Le estrechó la mano de forma fría y formal; el apretón de un hombre que se ganaba así la vida.
—Le presento a Max Hanley —repuso Juan—. Mi segundo al mando.
—Y este es mi consejero de seguridad personal, John Smith. Cabrillo le tendió la mano, que Smith estrechó de mala gana.
—Debe de viajar con mucha frecuencia —comentó Juan—. He visto su nombre en un montón de libros de registro de hoteles. El tipo no pareció entender la broma.
—¿Por qué no nos sentamos? ¿Puedo ofrecerles una copa, caballeros?

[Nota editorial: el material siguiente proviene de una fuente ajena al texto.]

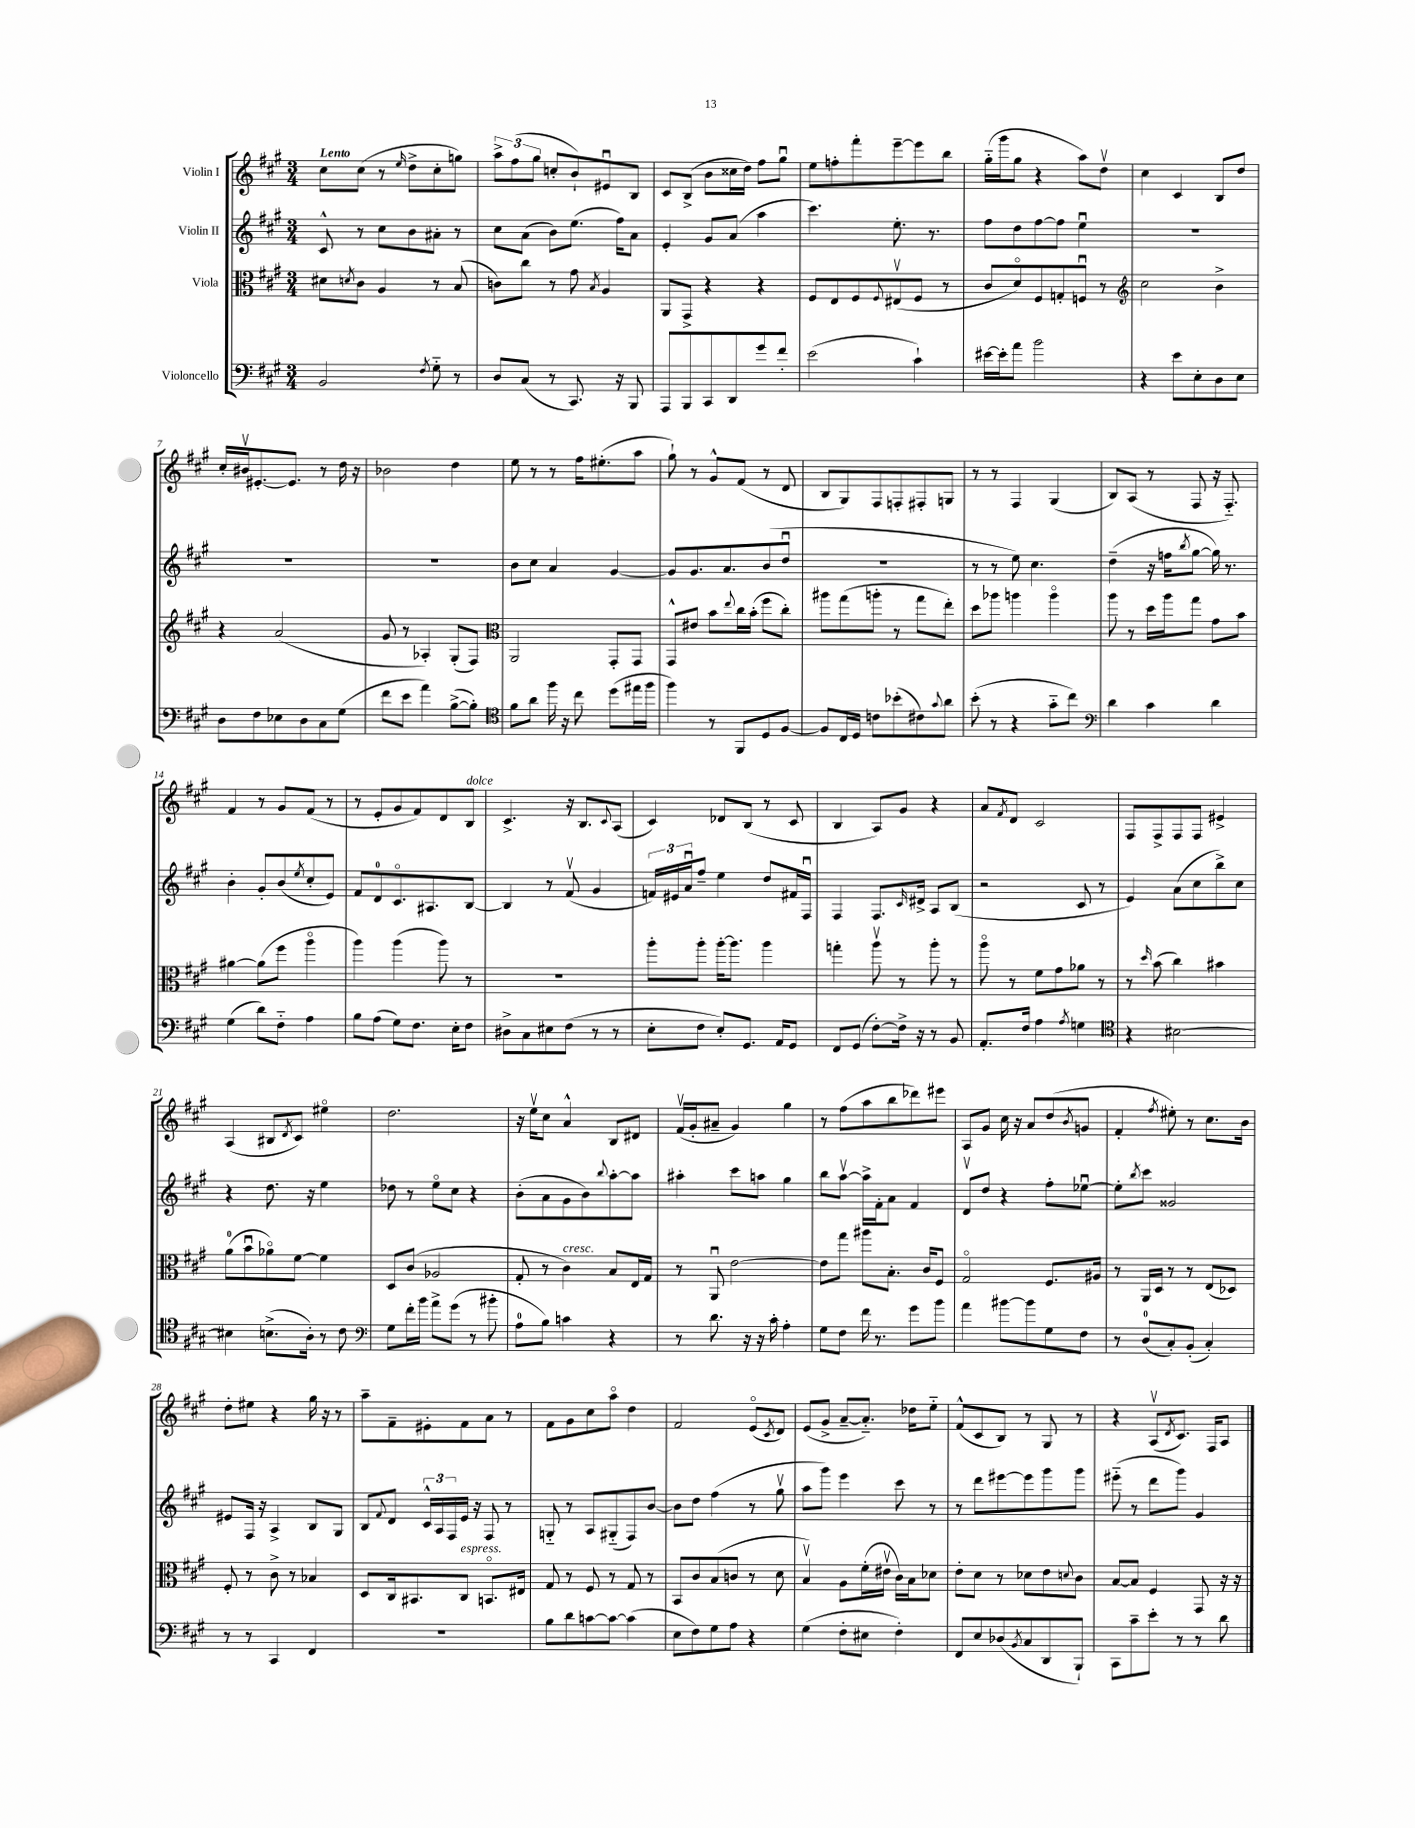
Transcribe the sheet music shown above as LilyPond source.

<<
\new StaffGroup <<
\new Staff = "s0" \with { instrumentName = "Violin I" } {
    \clef treble \key a \major \numericTimeSignature \time 3/4 \tempo "Lento"
    cis''8 cis''8( r8 \grace { e''16 } d''8-> cis''8-. g''8) |
    \tuplet 3/2 { a''8-> fis''8( gis''8 } c''8-. b'8-!) eis'8\downbow b8 |
    cis'8 b8->( b'8 cisis''16 d''16) fis''8 gis''8\downbow |
    e''8 f''8-. fis'''8-. e'''8~-- e'''8 b''8 |
    gis''16-_( gis'''16 gis''8 r4 a''8) d''8\upbow |
    cis''4 cis'4 b8 d''8 |
    cis''16-. bis'16\upbow eis'8.~-. eis'8. r8 d''16 r16 |
    bes'2 d''4 |
    e''8 r8 r8 fis''16 eis''8.-.( a''8 |
    gis''8-!) r8 gis'8-^ fis'8( r8 d'8 |
    b8 gis8) fis8 f8-. fis8-. g8 |
    r8 r8 fis4 gis4( |
    b8) a8( r8 fis8 r16 fis8.-_) |
    fis'4 r8 gis'8 fis'8( r8 |
    r8 e'8-. gis'8 fis'8) d'8 b8^\markup { \italic "dolce" } |
    cis'4.-> r16 b8. \appoggiatura { cis'8 } a8( |
    cis'4) des'8 b8( r8 cis'8 |
    b4 a8) gis'8 r4 |
    a'8 \acciaccatura { fis'8 } d'8 cis'2 |
    fis8 fis8-> fis8 fis8 eis'4-> |
    a4( bis8 \acciaccatura { d'8 } cis'8) eis''4\flageolet |
    d''2. |
    r16 e''16\upbow cis''8 a'4-^ b8 dis'8 |
    fis'16\upbow( gis'16-. ais'8-- gis'4) gis''4 |
    r8 fis''8( a''8 b''8 des'''8) eis'''8 |
    a8 gis'8 cis''16 r16 a'8 d''8( \acciaccatura { b'8 } g'8 |
    fis'4-. \acciaccatura { fis''8 } eis''8-.) r8 cis''8. b'16 |
    d''8-. eis''8 r4 gis''16 r16 r8 |
    a''8-- fis'8-- eis'8-. fis'8 a'8 r8 |
    fis'8 gis'8 cis''8 a''8\flageolet d''4 |
    fis'2 e'8\flageolet( \acciaccatura { cis'8 } d'8) |
    e'8( gis'8-> a'8~-- a'8.-_) des''16 e''8-_ |
    fis'8-^( cis'8 b8) r8 gis8 r8 |
    r4 a8\upbow( \acciaccatura { d'8 } cis'8.) fis16 a8 \bar "|." |
}
\new Staff = "s1" \with { instrumentName = "Violin II" } {
    \clef treble \key a \major \numericTimeSignature \time 3/4
    cis'8-^ r8 cis''8 b'8 ais'8-. r8 |
    cis''8 a'8( b'8) e''8.( fis''16) a'8 |
    e'4-. gis'8 a'8( a''4 |
    cis'''4.) e''8.-. r8. |
    fis''8 d''8 fis''8~ fis''8 e''4\downbow |
    R2. |
    R2. |
    R2. |
    b'8 cis''8 a'4 gis'4~ |
    gis'8 gis'8. a'8. b'8( d''8\downbow |
    R2. |
    r8 r8 e''8) cis''4. |
    d''4--( r16 f''16 \acciaccatura { b''8 } gis''8~ gis''16) r8. |
    b'4-. gis'8-. b'8( \acciaccatura { e''8 } cis''8-. e'8) |
    fis'8 d'8-0 cis'8.\flageolet ais8. b8~ |
    b4 r8 fis'8\upbow( gis'4 |
    \tuplet 3/2 { f'16) eis'16 a'16\downbow } fis''8-- e''4 d''8 fis'16 fis16\downbow |
    fis4 fis8. \grace { cis'16 } dis'16-> a8 b8( |
    r2 cis'8 r8 |
    e'4) a'8( cis''8 b''8->) cis''8 |
    r4 d''8. r16 e''4 |
    des''8 r8 e''8\flageolet cis''8 r4 |
    b'8-.( a'8 gis'8 b'8) \appoggiatura { b''8 } a''8~-. a''8 |
    ais''4-. cis'''8 a''8 gis''4 |
    b''8 a''8~\upbow a''16-> fis'16-. a'8 fis'4 |
    d'8\upbow d''8 r4 fis''8-. ees''8~\downbow |
    ees''8-. \acciaccatura { b''8 } cis'''8 gisis'2 |
    eis'8 fis16 r16 a4-> b8 gis8 |
    b8 \appoggiatura { fis'8 } d'8 \tuplet 3/2 { cis'16-^ a16 fis16 } e'16 r16 fis8 r8 |
    g8-_ r8 a8 gis8-_( fis8) b'8~ |
    b'8 d''8 fis''4( r8 gis''8\upbow |
    a''8 gis'''8) e'''4 cis'''8 r8 |
    r8 d'''8 eis'''8~ eis'''8 gis'''8 gis'''8 |
    eis'''8-_( r8 d'''8 gis'''8) gis'4 \bar "|." |
}
\new Staff = "s2" \with { instrumentName = "Viola" } {
    \clef alto \key a \major \numericTimeSignature \time 3/4
    dis'8 \acciaccatura { d'8 } cis'8 a4 r8 b8( |
    c'8) cis''8 r8 gis'8 \acciaccatura { b8 } a4 |
    a,8 gis,8-> r4 r4 |
    fis8 e8 fis8 \appoggiatura { fis8 } eis8\upbow( fis8 r8 |
    cis'8 d'8\flageolet) fis8 g8-. f8\downbow r8 |
    \clef treble cis''2 b'4-> |
    r4 a'2( |
    gis'8 r8 aes4-.) gis8-.( fis8) |
    \clef alto a,2 gis,8-. gis,8 |
    gis,8-^ eis'8 b'8 \appoggiatura { e''8 } cis''16 b'16-.( fis''8 cis''8-.) |
    ais''8 gis''8( a''8-. r8 gis''8 e''8-.) |
    d''8 aes''8 a''4 a''4\flageolet |
    a''8 r8 d''16 a''16 gis''8 gis'8 b'8 |
    ais'4~ ais'8( fis''8 a''4\flageolet |
    a''4) a''4( a''8) r8 |
    R2. |
    a''8-. a''8-. a''16~-. a''8. a''4 |
    g''4-. a''8\upbow r8 a''8-. r8 |
    a''8\flageolet r8 fis'8 gis'8 aes'8 r8 |
    r8 \grace { d''16 } b'8( cis''4) bis'4 |
    a'8-0( b'8\downbow aes'8\flageolet) fis'8~ fis'4 |
    d8 cis'8( aes2 |
    gis8-. r8 cis'4^\markup { \italic "cresc." }) b8 e16 gis16 |
    r8 a,8\downbow e'2~ |
    e'8 gis''8 ais''8 b8.-. cis'16 fis8 |
    gis2\flageolet fis8. ais16 |
    r8 a,16 d16 r8 r8 e8( des8) |
    fis8-. r8 cis'8-> r8 bes4 |
    d8 cis16 bis,8. cis8^\markup { \italic "espress." } b,8.\flageolet eis16 |
    gis8 r8 fis8 r8 gis8 r8 |
    b,8 cis'8 b8( c'8 r8 d'8 |
    b4\upbow) a8 fis'16-.( eis'16\upbow cis'16) b16 des'8 |
    e'8-. d'8 r8 des'8 e'8 \appoggiatura { d'8 } cis'8 |
    b8~ b8 fis4 gis,8 r16 r16 \bar "|." |
}
\new Staff = "s3" \with { instrumentName = "Violoncello" } {
    \clef bass \key a \major \numericTimeSignature \time 3/4
    b,2 \acciaccatura { fis8 } gis8-_ r8 |
    d8 cis8( r8 cis,8.) r16 b,,8 |
    a,,8 b,,8 cis,8 d,8 gis'8 fis'8-. |
    e'2( cis'4-!) |
    eis'16~ eis'16-. a'8 b'2 |
    r4 e'8 e8-. d8 e8 |
    d8 fis8 ees8 d8 cis8 gis8( |
    fis'8 e'8 a'4) b8~->( b8-.) |
    \clef tenor fis'8 a'8 fis''16 r16 cis''8 d''8( eis''16 fis''16 |
    fis''4) r8 fis,8 d8 fis8~ |
    fis8 cis16 d16 c'8 bes'8-.( cis'8) \appoggiatura { gis'8 } a'8 |
    b'8-.( r8 r4 gis'8-_ cis''8) |
    \clef bass d'4 cis'4 d'4 |
    gis4( d'8) fis8-_ a4 |
    b8 a8( gis8) fis8. e16-. fis8 |
    dis8-> cis8 eis8 fis8( r8 r8 |
    e8-. fis8 e8-.) gis,8. a,16 gis,8 |
    fis,8 gis,8( fis8~-.) fis16-> r16 r8 b,8 |
    a,8.-. fis16 a4 \acciaccatura { a8 } g4 |
    \clef tenor r4 bis2~ |
    bis4 b8.->( a16-.) r8 cis'8 |
    \clef bass gis8 fis'16-. b'16 a'8-> gis'8( r8 bis'8-. |
    a8-0 b8) c'4 r4 |
    r8 d'8. r16 r16 cis'16-. a4-. |
    gis8 fis8 fis'16 r8. gis'8 b'8 |
    a'4 bis'8~ bis'8 gis8 fis8 |
    r8 d8-0( cis8-.) b,8-.( cis4-.) |
    r8 r8 cis,4 fis,4 |
    R2. |
    b8 d'8 c'8~ c'8~ c'4( |
    e8 fis8) gis8 a8 r4 |
    gis4( fis8-. eis8 fis4-.) |
    fis,8 e8 des8( \acciaccatura { b,8 } cis8 d,8 b,,8-!) |
    cis,8 cis'8-- e'8-. r8 r8 d'8 \bar "|." |
}
>>
>>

—Una botella de agua —pidió Juan. Dejó el maletín sobre una mesa auxiliar y abrió la tapa. Smith se había colocado lo bastante cerca como para poder ver el interior. Cabrillo sacó dos dispositivos electrónicos del maletín y volvió a cerrarlo. Encendió uno de ellos y estudió la pequeña pantalla. Atrás habían quedado los días en que tenía que registrar una habitación con un detector de micrófonos ocultos.

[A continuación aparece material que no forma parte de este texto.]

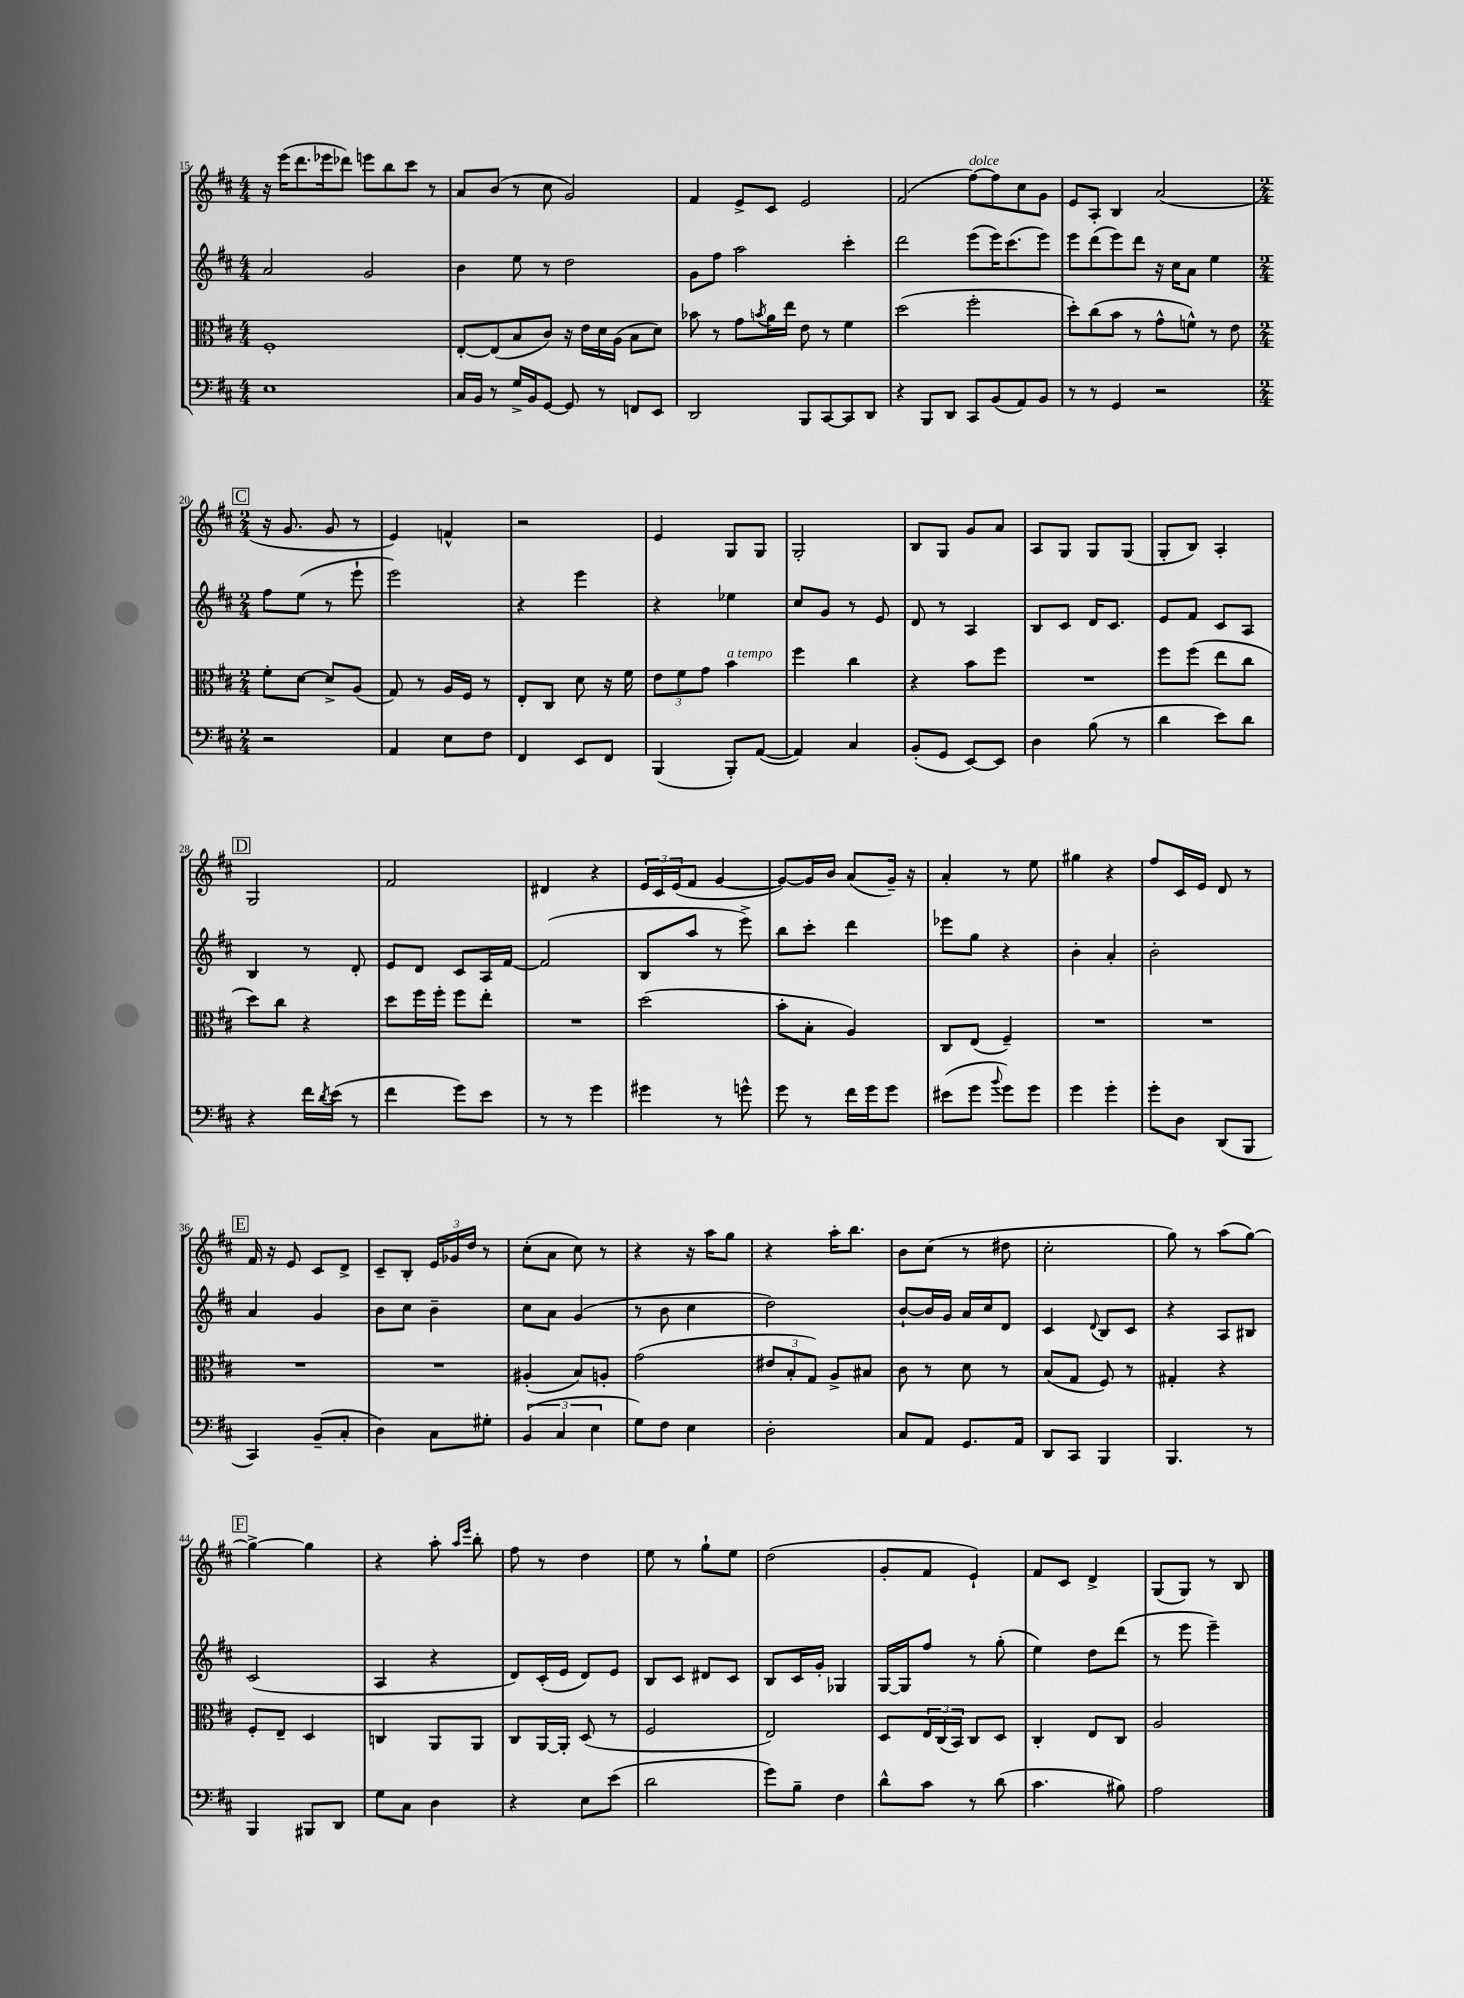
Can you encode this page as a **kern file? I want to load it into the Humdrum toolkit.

Aquel artefacto manual podía inspeccionar un radio de treinta metros y medio al instante. La suite de Croissard estaba limpia. Lo dejó encendido por si acaso había algún dispositivo de escucha activado por voz en algún lugar cercano. A continuación se fue hasta la ventana.
A lo lejos se veían los plateados edificios del paisaje de la ciudad, un tanto borrosos por la calima que se formaba a medida que la mañana daba paso al mediodía. Retiró un adhesivo en la parte de atrás del dispositivo del tamaño de un paquete de cigarrillos y lo adhirió al grueso cristal. Presionó el botón de encendido. Dentro de la carcasa negra de plástico había dos pesos alimentados por pilas y controlados por un microgenerador aleatorio.
Este ponía en movimiento los pesos que, a su vez, hacían vibrar el cristal. El generador electrónico garantizaría que de allí no saliera nada que pudiera decodificarse y que un ordenador no pudiera inutilizar el dispositivo.